Long, expensive and -- for Michael Scharf and his students -- worth it For 10 years, Case Western Reserve University law professor Michael Scharf and his graduate students have been assisting prosecutors in the case against former Liberian President Charles Taylor.
And last month, a special international court in The Hague found Taylor guilty on 11 charges of “aiding and abetting” crimes committed by rebel groups in neighboring Sierra Leone. The convictions include terrorism, murder, rape, and conscripting child soldiers.
Precedent setting Estimates for the cost of the prosecution range from $60 million to $200 million. But Scharf says the case set groundwork for future cases.
“It’s going to become the case that people will be looking at year-after-year -after-year in every one of these trials," Scharf says. "If al-Bashir is ever brought to justice, the case that they will be focusing on for their legal precedence will be the Charles Taylor prosecution.”

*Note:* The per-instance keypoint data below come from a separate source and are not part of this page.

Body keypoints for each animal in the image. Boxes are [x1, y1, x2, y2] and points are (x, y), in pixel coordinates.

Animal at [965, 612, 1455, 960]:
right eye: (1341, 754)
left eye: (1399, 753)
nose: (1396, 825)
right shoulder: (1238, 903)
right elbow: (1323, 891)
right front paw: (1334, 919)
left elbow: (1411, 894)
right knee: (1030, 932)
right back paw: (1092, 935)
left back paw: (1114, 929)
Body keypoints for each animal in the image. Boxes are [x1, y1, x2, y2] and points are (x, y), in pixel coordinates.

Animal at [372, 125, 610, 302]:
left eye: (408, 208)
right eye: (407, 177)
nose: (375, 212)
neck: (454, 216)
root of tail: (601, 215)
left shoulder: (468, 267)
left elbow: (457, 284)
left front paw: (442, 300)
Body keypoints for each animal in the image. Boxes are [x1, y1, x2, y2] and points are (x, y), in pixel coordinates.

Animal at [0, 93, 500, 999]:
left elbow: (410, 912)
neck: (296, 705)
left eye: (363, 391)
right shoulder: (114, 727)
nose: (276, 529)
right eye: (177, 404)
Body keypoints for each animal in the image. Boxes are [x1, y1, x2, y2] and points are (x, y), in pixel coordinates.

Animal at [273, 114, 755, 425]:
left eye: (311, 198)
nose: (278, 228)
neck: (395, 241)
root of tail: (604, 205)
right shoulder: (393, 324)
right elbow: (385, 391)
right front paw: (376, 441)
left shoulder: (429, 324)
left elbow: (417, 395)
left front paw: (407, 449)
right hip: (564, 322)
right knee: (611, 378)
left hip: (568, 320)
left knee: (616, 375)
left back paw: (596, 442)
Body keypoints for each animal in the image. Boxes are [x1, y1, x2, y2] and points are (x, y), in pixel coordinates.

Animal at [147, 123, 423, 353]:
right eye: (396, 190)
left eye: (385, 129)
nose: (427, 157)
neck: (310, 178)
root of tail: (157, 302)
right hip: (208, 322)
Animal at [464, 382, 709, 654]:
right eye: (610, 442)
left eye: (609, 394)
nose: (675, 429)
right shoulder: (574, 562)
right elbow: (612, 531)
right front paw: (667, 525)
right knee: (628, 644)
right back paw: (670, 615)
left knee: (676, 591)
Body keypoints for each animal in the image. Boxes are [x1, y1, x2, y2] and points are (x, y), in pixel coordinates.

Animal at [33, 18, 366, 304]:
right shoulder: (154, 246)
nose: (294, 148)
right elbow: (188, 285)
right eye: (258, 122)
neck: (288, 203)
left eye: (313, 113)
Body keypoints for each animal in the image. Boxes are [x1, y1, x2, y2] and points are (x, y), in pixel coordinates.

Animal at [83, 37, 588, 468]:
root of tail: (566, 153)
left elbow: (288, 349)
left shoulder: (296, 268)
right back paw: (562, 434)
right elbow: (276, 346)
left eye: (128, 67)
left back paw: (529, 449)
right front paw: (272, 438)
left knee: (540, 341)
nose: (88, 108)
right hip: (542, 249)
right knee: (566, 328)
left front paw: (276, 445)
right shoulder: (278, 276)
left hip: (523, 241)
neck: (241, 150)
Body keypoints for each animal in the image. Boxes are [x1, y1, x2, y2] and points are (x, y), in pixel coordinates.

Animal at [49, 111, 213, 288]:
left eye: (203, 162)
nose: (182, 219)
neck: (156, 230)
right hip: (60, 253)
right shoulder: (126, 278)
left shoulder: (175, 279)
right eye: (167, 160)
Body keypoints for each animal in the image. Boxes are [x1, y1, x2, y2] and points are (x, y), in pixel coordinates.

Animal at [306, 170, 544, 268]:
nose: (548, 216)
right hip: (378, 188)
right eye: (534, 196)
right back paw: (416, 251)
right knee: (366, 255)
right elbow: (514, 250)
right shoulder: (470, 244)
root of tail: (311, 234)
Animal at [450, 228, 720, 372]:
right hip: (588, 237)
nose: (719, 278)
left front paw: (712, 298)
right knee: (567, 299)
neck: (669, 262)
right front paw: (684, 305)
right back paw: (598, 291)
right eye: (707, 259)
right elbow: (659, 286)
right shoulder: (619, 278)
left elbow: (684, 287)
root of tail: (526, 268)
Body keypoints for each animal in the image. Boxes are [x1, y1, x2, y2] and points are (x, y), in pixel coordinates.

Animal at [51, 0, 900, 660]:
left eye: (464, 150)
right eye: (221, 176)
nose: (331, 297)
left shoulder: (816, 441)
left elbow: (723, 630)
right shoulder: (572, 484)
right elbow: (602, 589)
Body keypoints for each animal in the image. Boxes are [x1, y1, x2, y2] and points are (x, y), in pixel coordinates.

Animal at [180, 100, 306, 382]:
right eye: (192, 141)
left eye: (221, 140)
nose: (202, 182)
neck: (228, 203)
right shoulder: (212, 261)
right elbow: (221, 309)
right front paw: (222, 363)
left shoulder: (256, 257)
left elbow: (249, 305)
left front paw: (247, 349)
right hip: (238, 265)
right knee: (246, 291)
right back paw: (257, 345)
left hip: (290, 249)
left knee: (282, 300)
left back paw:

Scharf is referring to Sudanese President Omar al-Bashir , whom the International Criminal Court indicted in 2009, but who has yet to be caught.
The argument against head of state immunity Scharf has been working with international war crimes tribunals since the mid-1990s, when he helped in Serbia and Croatia. He says what’s unique about the Taylor case is the precedent it set for trying heads of state.
“Just because you’re a leader, you’re not above it all," Scharf says. "Just because you don’t specifically order atrocities doesn’t mean you can benefit from them knowingly when these individuals are being encouraged by your actions. He enabled the neighboring warlords to commit these atrocities, and this case says that will stand no more.”
Defining crimes Throughout the trial -- and in the decade leading up to it — Case interns conducted extensive research. Scharf says one legal memo provided support for the prosecution’s argument that Taylor did not have “head of state immunity” for war crimes tried in an international court.
The prosecution also established legal definitions for crimes such as pillage, forced marriage and sexual slavery.
“These things had never before been tried in a court of law," Scharf says, "so from beginning to end [students] had to go find really obscure citations to treaties, and negotiating records, and statements of countries. It was not an easy case to prove.”
First since Nuremburg Taylor is the first head of state to be convicted in an international court since the Nuremburg trials following World War II. Then, a military tribunal convicted Karl Doenitz — a Nazi admiral who succeeded Adolph Hitler in the days following Hitler’s suicide.)
More recently, former Serbian President Slobodan Milosevic was on trial for war crimes, but died in prison before the verdict.
The trial portion alone of the Taylor case took three years, and Scharf says gathering evidence was difficult. The victims are spread across Sierra Leone and Liberia, and many did not want to talk about what happened to them.
Planning to counter an appeal Helena Traner was one of 20 interns who spent a semester in either The Hague or in Sierra Leone researching and writing more than two dozen legal memos that prosecutors used in the case. Traner worked with chief prosecutor Brenda Hollis.
“One of my tasks was also to help get ready for the appeal because we know Charles Taylor will be likely to appeal his conviction," Traner says. "So as part of that, I did a lot of reading and compiling [of] witness testimony to match some of what the charges were, and it really gave me a sense of the terrible atrocities these people suffered.”
Two former Case students were hired to the prosecution team after their internships.
Taylor is scheduled to be sentenced on May 30th.